Na Venezuela de Chávez a política está sempre visível, mesmo numa feira de fim de semana. Num saco de arroz está impresso um artigo da Constituição venezuelana lembrando aos compradores que o governo está subsidiando o produto. Acompanha uma ilustração que mostra um herói de histórias em quadrinhos chutando um demônio vestido com um terno executivo - um vilão imperialista.

Mas outras formas de segurança são mais difíceis de encontrar em Caracas. Apesar da receita do petróleo, a criminalidade está desenfreada e a penúria nunca está longe. Alguns venezuelanos se perguntam se Chávez conseguirá manter o atual nível de popularidade se a situação não melhorar logo.

"A pergunta que todo mundo faz é: `Se a Venezuela é tão rica, porque sou tão pobre?¿", disse Alfredo Keller, pesquisador da opinião pública e analista. "Chávez está tentando introduzir profundas mudanças ideológicas inspirado em Fidel Castro e começou a lançar um debate que diz que ser rico é ruim. Mas esta não é uma opinião compartilhada por muita gente daqui."

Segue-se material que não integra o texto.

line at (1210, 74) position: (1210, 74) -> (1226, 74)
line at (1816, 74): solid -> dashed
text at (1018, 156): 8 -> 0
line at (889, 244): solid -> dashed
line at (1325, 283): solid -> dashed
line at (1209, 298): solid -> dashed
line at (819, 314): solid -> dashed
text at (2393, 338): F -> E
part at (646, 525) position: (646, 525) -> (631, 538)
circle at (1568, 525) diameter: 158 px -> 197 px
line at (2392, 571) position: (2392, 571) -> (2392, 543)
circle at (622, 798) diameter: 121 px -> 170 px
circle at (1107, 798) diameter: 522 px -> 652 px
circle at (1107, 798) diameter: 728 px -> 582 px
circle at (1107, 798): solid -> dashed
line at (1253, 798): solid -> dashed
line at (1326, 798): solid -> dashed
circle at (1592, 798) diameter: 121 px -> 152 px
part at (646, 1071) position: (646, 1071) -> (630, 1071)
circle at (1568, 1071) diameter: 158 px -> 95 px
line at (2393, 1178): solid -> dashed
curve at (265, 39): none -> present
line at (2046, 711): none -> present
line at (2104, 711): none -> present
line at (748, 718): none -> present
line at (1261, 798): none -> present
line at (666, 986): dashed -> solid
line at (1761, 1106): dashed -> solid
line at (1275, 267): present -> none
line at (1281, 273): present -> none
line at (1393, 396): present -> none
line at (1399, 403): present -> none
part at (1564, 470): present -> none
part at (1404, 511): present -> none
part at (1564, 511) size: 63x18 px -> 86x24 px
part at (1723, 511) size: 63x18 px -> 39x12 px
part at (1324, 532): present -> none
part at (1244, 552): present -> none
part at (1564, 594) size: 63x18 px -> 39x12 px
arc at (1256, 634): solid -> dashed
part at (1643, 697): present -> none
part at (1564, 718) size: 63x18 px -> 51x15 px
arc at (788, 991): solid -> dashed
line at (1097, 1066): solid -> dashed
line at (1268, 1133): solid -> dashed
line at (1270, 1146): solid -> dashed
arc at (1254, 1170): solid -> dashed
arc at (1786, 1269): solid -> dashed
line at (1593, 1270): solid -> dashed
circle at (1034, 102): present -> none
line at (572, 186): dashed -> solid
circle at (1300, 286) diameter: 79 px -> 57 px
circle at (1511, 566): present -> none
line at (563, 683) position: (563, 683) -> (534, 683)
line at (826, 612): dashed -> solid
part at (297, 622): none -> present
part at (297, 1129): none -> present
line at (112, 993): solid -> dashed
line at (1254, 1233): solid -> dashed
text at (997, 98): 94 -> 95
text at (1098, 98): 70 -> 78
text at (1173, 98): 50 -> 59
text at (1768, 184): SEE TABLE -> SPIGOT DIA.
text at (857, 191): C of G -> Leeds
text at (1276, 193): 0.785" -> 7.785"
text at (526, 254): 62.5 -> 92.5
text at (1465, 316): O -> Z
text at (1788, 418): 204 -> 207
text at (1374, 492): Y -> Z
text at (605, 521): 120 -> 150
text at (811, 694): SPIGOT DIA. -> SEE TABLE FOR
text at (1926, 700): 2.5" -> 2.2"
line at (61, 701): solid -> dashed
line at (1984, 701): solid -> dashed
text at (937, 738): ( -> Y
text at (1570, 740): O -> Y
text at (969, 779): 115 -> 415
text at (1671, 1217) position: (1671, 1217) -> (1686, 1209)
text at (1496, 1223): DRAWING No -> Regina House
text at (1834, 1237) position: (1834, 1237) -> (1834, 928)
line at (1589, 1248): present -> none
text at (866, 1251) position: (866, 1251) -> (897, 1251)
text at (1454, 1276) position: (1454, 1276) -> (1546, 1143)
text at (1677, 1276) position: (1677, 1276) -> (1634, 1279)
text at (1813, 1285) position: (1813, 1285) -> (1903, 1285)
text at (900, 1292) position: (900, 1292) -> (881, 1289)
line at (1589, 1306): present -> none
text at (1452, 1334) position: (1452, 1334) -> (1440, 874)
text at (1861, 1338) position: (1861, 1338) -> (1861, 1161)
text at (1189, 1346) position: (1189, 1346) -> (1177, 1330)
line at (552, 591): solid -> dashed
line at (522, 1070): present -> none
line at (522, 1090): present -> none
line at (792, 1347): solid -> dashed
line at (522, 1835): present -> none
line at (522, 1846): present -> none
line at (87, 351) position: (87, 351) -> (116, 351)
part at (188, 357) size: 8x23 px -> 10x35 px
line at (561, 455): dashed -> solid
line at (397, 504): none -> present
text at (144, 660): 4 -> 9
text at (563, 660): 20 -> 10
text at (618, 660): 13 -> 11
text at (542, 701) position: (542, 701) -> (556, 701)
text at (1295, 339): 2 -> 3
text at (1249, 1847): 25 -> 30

Apesar de Chávez retoricamente invocar ícones comunistas como Karl Marx e Che Guevara, a Venezuela está longe de virar uma Cuba. Apesar da insistência de Chávez de que a Venezuela deve se libertar da influência do capitalismo global, este mês, o governo recebeu mais de 200 empresas americanas numa feira comercial destinada a expandir e diversificar os laços comerciais bilaterais.

Até agora, as tendências econômicas desde que Chávez assumiu o poder em 1998 têm sido controvertidas. A taxa de desemprego em maio foi de 12,6%, 3 pontos menos que no mesmo período do ano passado. Mas 53% dos domicílios viviam na pobreza em 2004, enquanto, segundo dados do governo, este índice era de 49% há seis anos.